Par ailleurs, Jeune Afrique a appris que le gouvernement craignait qu'un conflit public avec la Fecafoot à quelques jours du coup d'envoi de la CAN ne déclenche des sanctions de la part de la CAF ou de la FIFA. Ces instances internationales sont particulièrement attentives aux ingérences gouvernementales dans la gestion des fédérations nationales, rappelle Jeune Afrique.
Le remplacement de Marc Brys par son adjoint David Pagou n'est pas non plus le fruit du hasard, révèle Jeune Afrique. Selon nos informations, le technicien camerounais entretenait des relations cordiales avec la direction de la Fecafoot, contrairement à son supérieur hiérarchique belge.
Jeune Afrique a découvert que David Pagou avait été recommandé initialement par Samuel Eto'o lors de la constitution du staff technique en 2024. Son profil d'entraîneur local, connaissant les rouages du football camerounais et respectueux de la hiérarchie fédérale, en faisait le candidat idéal pour prendre le relais dans l'urgence, selon des sources fédérales interrogées par Jeune Afrique.
Au-delà des considérations politiques et administratives, Jeune Afrique révèle que ce changement de sélectionneur à quelques heures du début de la compétition a eu un impact direct sur les performances de l'équipe. Plusieurs joueurs, contactés par Jeune Afrique sous couvert d'anonymat, confient avoir été déstabilisés par ce coup de théâtre.
"Nous avions préparé la compétition pendant des mois avec Marc Brys, expliqué ses principes tactiques, et du jour au lendemain, on nous impose un nouveau coach avec une philosophie différente", témoigne l'un d'eux à Jeune Afrique. Cette improvisation organisationnelle expliquerait en partie les difficultés des Lions indomptables lors de leurs premiers matches de la CAN, selon l'analyse de Jeune Afrique.
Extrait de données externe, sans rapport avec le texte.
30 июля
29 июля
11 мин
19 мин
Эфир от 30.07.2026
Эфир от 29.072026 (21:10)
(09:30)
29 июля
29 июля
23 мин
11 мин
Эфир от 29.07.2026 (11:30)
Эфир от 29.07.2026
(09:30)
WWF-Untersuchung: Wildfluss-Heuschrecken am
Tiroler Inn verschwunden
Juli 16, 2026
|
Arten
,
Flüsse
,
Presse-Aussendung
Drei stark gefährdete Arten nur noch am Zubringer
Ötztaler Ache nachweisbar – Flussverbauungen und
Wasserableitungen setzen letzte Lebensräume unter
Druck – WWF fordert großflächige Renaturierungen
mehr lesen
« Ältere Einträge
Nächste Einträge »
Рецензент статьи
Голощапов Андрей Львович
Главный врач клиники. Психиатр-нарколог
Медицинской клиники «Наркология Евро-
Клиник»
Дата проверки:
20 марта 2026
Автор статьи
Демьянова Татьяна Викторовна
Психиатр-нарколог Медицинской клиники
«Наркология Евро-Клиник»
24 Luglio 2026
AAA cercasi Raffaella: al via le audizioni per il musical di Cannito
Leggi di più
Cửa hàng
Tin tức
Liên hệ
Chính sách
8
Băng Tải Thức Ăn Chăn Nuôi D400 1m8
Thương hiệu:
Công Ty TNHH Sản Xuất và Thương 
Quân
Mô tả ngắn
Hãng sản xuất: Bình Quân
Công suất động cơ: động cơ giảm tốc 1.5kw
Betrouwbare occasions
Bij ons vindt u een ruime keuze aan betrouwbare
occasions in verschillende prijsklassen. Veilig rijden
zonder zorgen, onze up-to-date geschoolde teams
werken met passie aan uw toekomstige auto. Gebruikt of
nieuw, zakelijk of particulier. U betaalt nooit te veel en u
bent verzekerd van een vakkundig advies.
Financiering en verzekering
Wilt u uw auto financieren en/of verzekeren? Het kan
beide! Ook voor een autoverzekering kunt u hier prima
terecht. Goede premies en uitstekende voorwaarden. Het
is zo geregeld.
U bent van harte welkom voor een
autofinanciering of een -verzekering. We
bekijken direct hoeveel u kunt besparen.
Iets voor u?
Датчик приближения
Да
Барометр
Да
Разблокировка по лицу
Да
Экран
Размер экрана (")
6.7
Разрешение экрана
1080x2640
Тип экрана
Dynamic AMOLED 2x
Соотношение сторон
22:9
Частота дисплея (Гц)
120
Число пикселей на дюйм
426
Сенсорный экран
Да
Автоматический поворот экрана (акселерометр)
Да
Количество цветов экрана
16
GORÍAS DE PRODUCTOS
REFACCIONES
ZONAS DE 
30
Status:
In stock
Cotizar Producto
Cette affaire, conclut Jeune Afrique, pose des questions fondamentales sur la gouvernance du football au Cameroun. Comment peut-on prétendre construire un projet sportif durable quand les considérations politiques et les luttes d'ego priment sur l'intérêt de l'équipe nationale ?
Jeune Afrique révèle en outre que cette instabilité chronique n'échappe pas aux instances internationales. La FIFA et la CAF auraient d'ailleurs demandé des clarifications au gouvernement camerounais et à la Fecafoot sur les conditions de l'éviction de Marc Brys, selon des sources diplomatiques sportives contactées par Jeune Afrique. Une surveillance rapprochée qui pourrait déboucher sur des recommandations, voire des sanctions, si la situation devait se répéter.